Chart of the Day: Is $AAPL Dead Money?

by Dan June 23, 2015 1:13 pm • Chart of the Day• Commentary

On Friday’s Fast Money program on CNBC, Tim Seymour answered viewer question with his thoughts on Apple (AAPL). I rudely interrupted Tim almost right off the bat when he mentioned valuation as justification to own the shares. Watch here:

Tim has been long the stock for months, if not quarters, and has been right on the story, and obviously the stock. I guess where Tim and I disagree is that cheap valuation as the intial input to continue to justify holding the stock (I am sure he has other reasons). AAPL currently trades well below a market multiple at 14x expected 2015 earnings, excluding $194 billion in cash on the balance sheet (26% of their $732 billion market cap, 20% net of $44 billion in debt), AAPL trades a little less than 11x.  I am not going to use this post to debate whether or not the stock deserves to trade at a discount, or why it does.  But it does.

The point I was making in the clip above is simple. AAPL has seen a massive acceleration in earnings and sales with the launch of their larger iPhones last fall.  In the current fiscal year, AAPL’s earnings are expected to grow 40% year over year, on 27% sales growth to $232 billion!!  Next year as the iPhone 6 upgrade cycle moderates Wall Street analysts have modeled for earnings and sales growth to also moderate to about 7% year over year.  So if the stock was trading well below a market multiple in a hyper growth phase, I am not sure why one would expect to see multiple expansion in a period of decelerating growth?

There is definitely the possibility that Wall Street consensus is too conservative for fiscal 2016 estimates, with few expecting large contributions from Watch, Pay and their impending Music launch, but I suspect that is for good reason, they are not likely to move the needle individually next year, or for that matter combined. Apple is the iPhone company getting more than 70% of their annual sales from iOS devices.  Could growth in regions like China outperform and offer unforeseen upside? Sure, but I suspect that is one potential outcome that consensus estimates incorporate.

In my mind one of the main risks to owning AAPL here is the potential for growth in China to moderate, the flattening out of the iPhone upgrade cycle, disappointment on new products not filling in the cracks, which could lead to a massive sentiment shift from a fairly universal bullishness, similar to the turn following the launch of the iPhone 5 in September 2012, their last intro of new larger phones. I would also add that while the iPhone 6 numbers have been HUGE, the pent up demand had little to do with some new-fangled technology, but merely larger device sizes, and broader geographic distribution.  I suspect the launch of the iPhone 6s in the fall should have less of an impact on consumer purchasing decisions.

Taking a quick look back, AAPL saw earnings grow 60% in fiscal 2012, with 45% sales growth.  In fiscal 2013 earnings declined 10% year over year, on 9% sales growth, as gross margins declined 6% from their fiscal 2012 peak, and the stock declined 45% peak to trough (Sept 2012 to June 2013).  Since those lows two years ago, AAPL has rallied 125%, but gross margins have remained below the peak, expected to be 40% this year.

So what will fiscal 2016 bring for AAPL?

I suspect analysts have it right with significantly moderating growth.

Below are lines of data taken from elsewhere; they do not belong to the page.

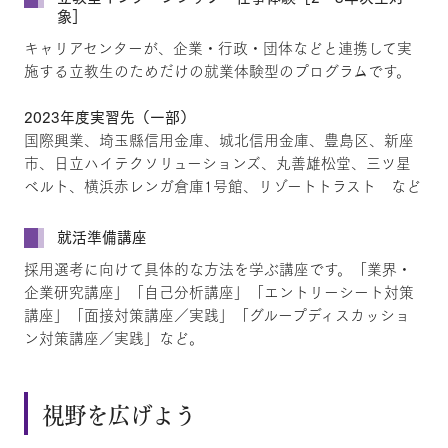
象］
キャリアセンターが、企業・行政・団体などと連携して実
施する立教生のためだけの就業体験型のプログラムです。
2023年度実習先（一部）
国際興業、埼玉縣信用金庫、城北信用金庫、豊島区、新座
市、日立ハイテクソリューションズ、丸善雄松堂、三ツ星
ベルト、横浜赤レンガ倉庫1号館、リゾートトラスト など
就活準備講座
採用選考に向けて具体的な方法を学ぶ講座です。「業界・
企業研究講座」「自己分析講座」「エントリーシート対策
講座」「面接対策講座／実践」「グループディスカッショ
ン対策講座／実践」など。
視野を広げよう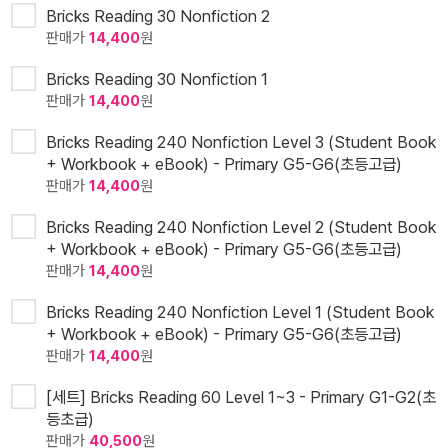
Bricks Reading 30 Nonfiction 2
판매가
14,400
원
Bricks Reading 30 Nonfiction 1
판매가
14,400
원
Bricks Reading 240 Nonfiction Level 3 (Student Book
+ Workbook + eBook) - Primary G5-G6(초등고급)
판매가
14,400
원
Bricks Reading 240 Nonfiction Level 2 (Student Book
+ Workbook + eBook) - Primary G5-G6(초등고급)
판매가
14,400
원
Bricks Reading 240 Nonfiction Level 1 (Student Book
+ Workbook + eBook) - Primary G5-G6(초등고급)
판매가
14,400
원
[세트] Bricks Reading 60 Level 1~3 - Primary G1-G2(초
등초급)
판매가
40,500
원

So unless you know something that I don’t, which could only be a new blockbuster product out of Cupertino, or a path to higher margins, I am not sure why it makes any sense to expect multiple expansion in one of the most widely loved stocks, and the largest market value the world has ever seen.

Oh, and on purely a technical basis, the stock is having a hard time establishing new highs, holding on for dear life to its 2% Q2 to date gains, with $120 a logical technical support level:

AAPL 1yr chart from Bloomberg
AAPL 1yr chart from Bloomberg

Most of the stock’s 15% ytd gains obviously came in Q1, and I guess what’s important to note is what appears to be waning momentum, the stock’s inability to confirm multiple new highs in the S&P 500 and the Nasdaq Composite, each of which it is the largest single component.  All that said, the stock is fine (for now) in my mind, as long as it holds the uptrend that has been in place since last April:

AAPL 2yr chart from Bloomberg
AAPL 2yr chart from Bloomberg

So from where I sit, valuation should not be the main reason to own AAPL.  Map out how growth can re-accelerate, and profitability remain stable/increase. Yeah, yeah, they buyback their stock hand over fist, and iOS market share is stable, but as interest rates rise their cost to fund buybacks/dividends will also increase as most of their cash is overseas.  I think it is safe to say that the stock is far from a No-Brainer at current levels, based on what we know about current products and their runway. It may not be a short here but it could be dead money for the time being.

DISCLOSURE:  I have no position in AAPL stock or options. I am long 2 dozen Apple products accumulated over the last 5 years (business and personal), and a very happy customer.